Amir Taheri predicts that the Status of Forces Agreement between Iraq and the U.S. will pass the Iraqi Parliament with more than a two-thirds majority.
With the SOFA so obviously popular in Iraq, Tehran has softened its opposition to it these last few days. Most Iraqi observers now expect SOFA to pass with more than a two-thirds majority.
The agreement opens the door for officially ending Iraq's dispute with the United Nations, which started with Saddam Hussein's August 1990 invasion of Kuwait. Iraq would be released from UN sanctions, regaining its full sovereignty.
It also gives Iraq three years during which it will hold two crucial sets of elections. Local government elections, to be held on Jan. 31, will allow a new post-Saddam generation of leaders to secure a popular mandate. Parliamentary elections, to be held in 2010, should foster the emergence of proper parties competing through political programs rather than sectarian lists of candidates.
Beginning in January, SOFA gives Iraq three years in which to complete building its new democratic army. By mid-2009, the new army should have replaced all foreign troops in urban areas while the remaining four of the 18 provinces come under Iraqi government control.
The pact will deny America's various enemies - from al Qaeda to the Khomeinist regime - an opportunity to claim that they forced the Americans out of Iraq. It also will enable America to consolidate its victory in Iraq by ensuring that the democratic institutions created since 2003 are safeguarded in new elections.

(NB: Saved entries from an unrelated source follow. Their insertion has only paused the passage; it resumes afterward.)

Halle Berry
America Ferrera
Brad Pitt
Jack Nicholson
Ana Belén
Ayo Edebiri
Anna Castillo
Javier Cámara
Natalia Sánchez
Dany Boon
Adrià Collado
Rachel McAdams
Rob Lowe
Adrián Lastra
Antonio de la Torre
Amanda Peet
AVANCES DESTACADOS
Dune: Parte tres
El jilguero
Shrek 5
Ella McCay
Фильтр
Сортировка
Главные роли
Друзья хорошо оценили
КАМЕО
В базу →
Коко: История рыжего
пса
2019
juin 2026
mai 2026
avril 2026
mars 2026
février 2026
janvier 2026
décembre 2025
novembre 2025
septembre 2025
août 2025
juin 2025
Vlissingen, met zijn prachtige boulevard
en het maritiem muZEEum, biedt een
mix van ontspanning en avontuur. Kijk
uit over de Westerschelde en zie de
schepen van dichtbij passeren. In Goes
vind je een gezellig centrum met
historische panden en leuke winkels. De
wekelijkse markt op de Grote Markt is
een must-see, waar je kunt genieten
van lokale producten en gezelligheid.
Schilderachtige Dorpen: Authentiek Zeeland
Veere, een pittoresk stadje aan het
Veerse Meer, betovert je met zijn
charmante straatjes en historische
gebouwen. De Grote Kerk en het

The US had two key objectives in Iraq:
* To dismantle what was left of Saddam Hussein's war machine, ensuring that it wasn't rebuilt and used against Iraq's neighbors or other nations.

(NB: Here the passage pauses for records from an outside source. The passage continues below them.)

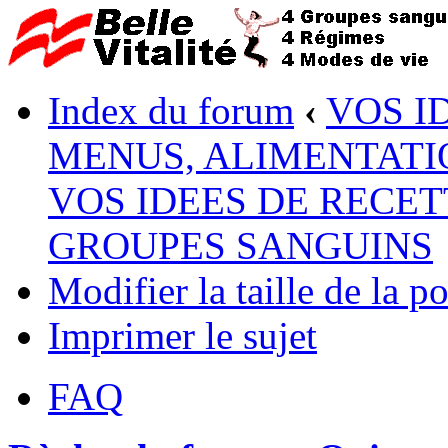
Index du forum
‹
VOS I
MENUS, ALIMENTATI
VOS IDEES DE RECET
GROUPES SANGUINS
Modifier la taille de la po
Imprimer le sujet
FAQ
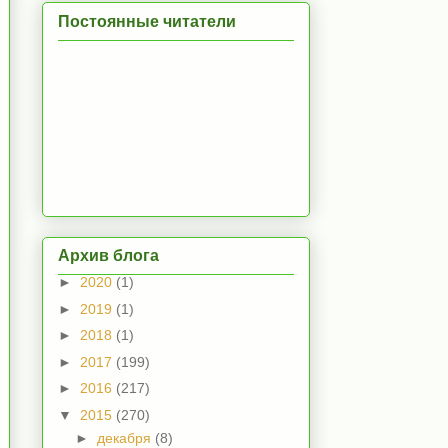
Постоянные читатели
Архив блога
►
2020
(1)
►
2019
(1)
►
2018
(1)
►
2017
(199)
►
2016
(217)
▼
2015
(270)
►
декабря
(8)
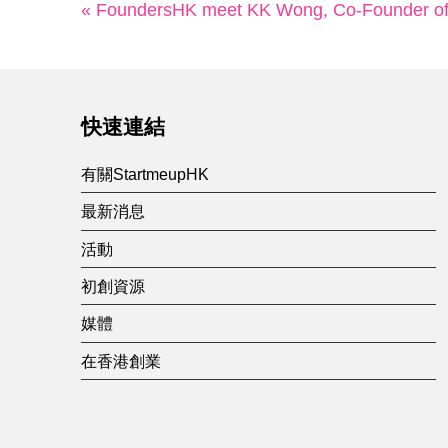
« FoundersHK meet KK Wong, Co-Founder of
快速連結
有關StartmeupHK
最新消息
活動
初創資源
媒體
在香港創業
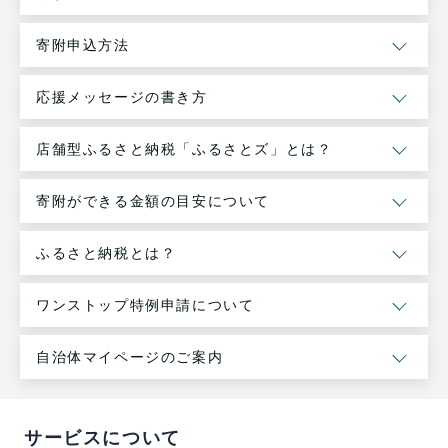
寄附申込方法
応援メッセージの書き方
店舗型ふるさと納税「ふるさとズ」とは？
寄附ができる金額の目安について
ふるさと納税とは？
ワンストップ特例申請について
自治体マイページのご案内
サービスについて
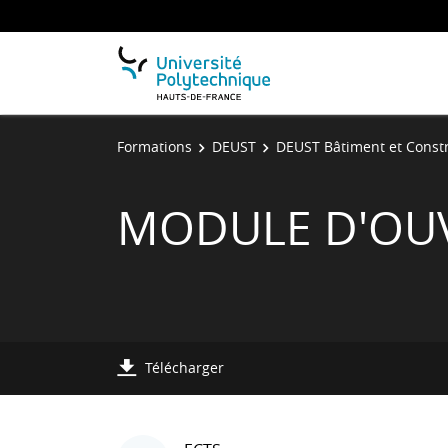
Formations
DEUST
DEUST Bâtiment et Const
MODULE D'OU
Télécharger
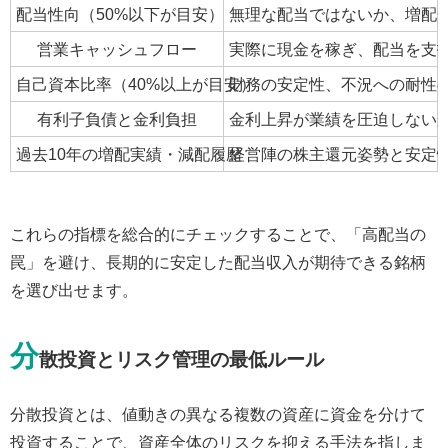
配当性向（50%以下が目安）
無理な配当ではないか、増配
営業キャッシュフロー
実際に現金を稼ぎ、配当を支
自己資本比率（40%以上が目安）
財務の安定性、不況への耐性
有利子負債と金利負担
金利上昇が業績を圧迫しない
過去10年の増配実績・減配履歴
経営陣の株主還元姿勢と安定
これらの指標を総合的にチェックすることで、「高配当の
罠」を避け、長期的に安定した配当収入が期待できる銘柄
を選び出せます。
分
散投資とリスク管理の最低ルール
分散投資とは、値動きの異なる複数の資産に資金を分けて
投資することで、資産全体のリスクを抑える手法を指しま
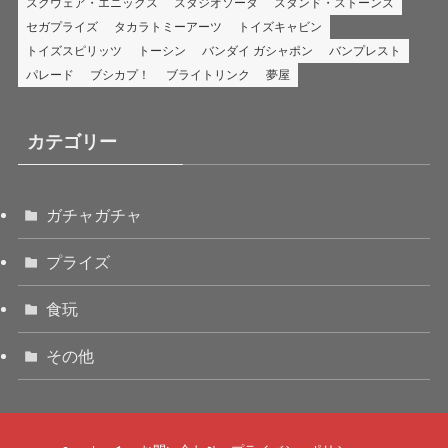
スクウェア・エニックス
スタジオソータ
スタンド・ストーンズ
セガプライズ
タカラトミーアーツ
トイズキャビン
トイズスピリッツ
トーシン
バンダイ ガシャポン
バンプレスト
パレード
ブシカプ！
ブライトリンク
夢屋
カテゴリー
ガチャガチャ
プライズ
食玩
その他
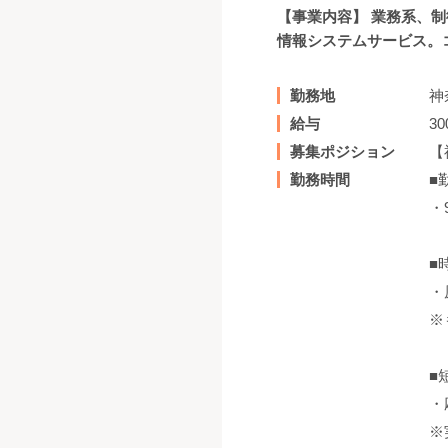
【事業内容】 業務系、
情報システムサービス。コ
勤務地
神
給与
3
募集ポジション
【
勤務時間
■
・
■
・
※
■
・
※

* To restore to the people of Iraq the power that had been confiscated from them by the Ba'athist dictatorship.
Both have been achieved, ensuring a clear US victory - although many in Washington seem to believe that it would be impolite or impolitic to admit that. It is one of those ironies of history that Barack Obama, who opposed toppling Saddam Hussein, now inherits this victory.

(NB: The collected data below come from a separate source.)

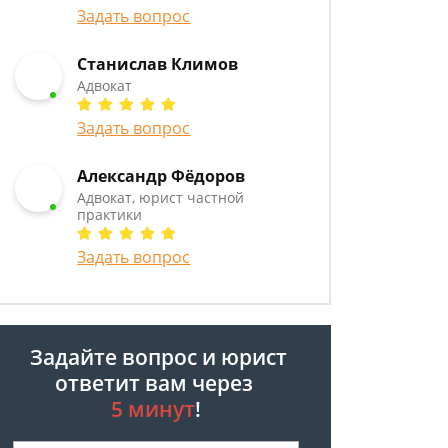
Задать вопрос
Станислав Климов
Адвокат
Задать вопрос
Александр Фёдоров
Адвокат, юрист частной
практики
Задать вопрос
Задайте вопрос и юрист
ответит вам через
5 минут
!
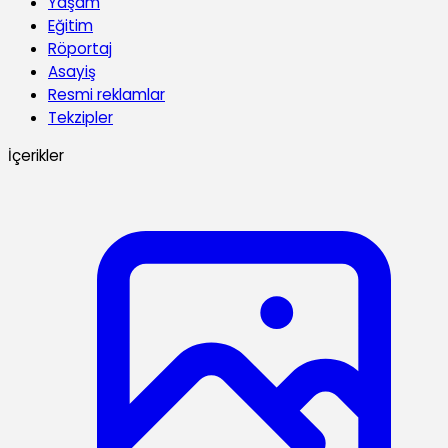
Yaşam
Eğitim
Röportaj
Asayiş
Resmi reklamlar
Tekzipler
İçerikler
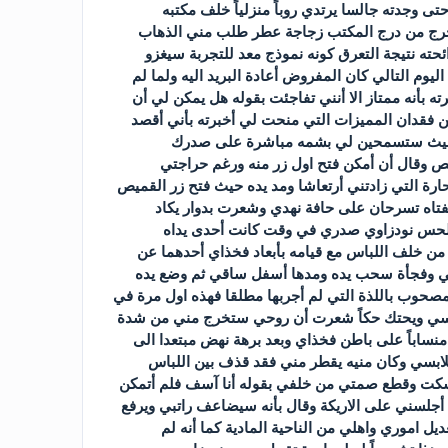
 وجدته جالسا يرتدي روباً منزلياً خلف مكتبه
 أخرج من درج المكتب زجاجة عطر طلب مني الذهاب
حته نتيجة التعرق كونه نموذج معد للتجربة سيغزو
وم التالي كان المفروض أعادة البريد اليه ولما لم
 بأنه ممتاز الا أنني تفاجئت بقوله هل يمكن لي أن
 فقدان المميزات التي منحت لي أخبرته بأني أقصد
ك حيث ستسمحين لي بشمه مباشرة على صدرك
 وقال أن أمكن فتح اول زر منه ورغم حراجتي
رة التي زادتني أرتعاشا ومد يده حيث فتح زر القميص
فتاه تسرحان على حافة نهدي وشعرت بدوار يكاد
يلحس نودزاوي صدري في وقت كانت أحدى يداه
من خلف اللباس مع قيامه بأبعاد فخذاي أحدهما عن
ني وفجأة سحب يده ومدها أسفل ساقي ثم وضع يده
صحوب باللذة التي لم أجربها مطلقا فهذه اول مرة في
 وكسي ويحتك حكاً شعرت أن روحي ستخرج مني من شدة
باً على باطن فخذاي وبعد برهة نهض مبتعدا الى
 ملابسي وكان منيه يقطر مني فقد قذف بين اللباس
سكت وقطع صمتي من خلفي بقوله أنا آسف فلم أتمكن
جلسني على الاريكة وقال بأنه سيضاعف راتبي ويرفع
 اموري واهلي من الناحية المادية كما أنه لم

America also benefits from the fact that, by signing SOFA, it shows that it isn't a fickle friend - that its commitment to allies isn't cast aside as a result of a change at the White House.
I think Taheri is overly generous to the incoming Oval Office Occupant. Obama would be quite content to cast our Iraqi allies aside, but he's been boxed in, first by the victorious surge troops, and now by the S.O.F.A. It will gall the Democrats mightily to know George Bush has achieved what he set out to do. It should be entertaining to watch the ways in which their denial manifests itself.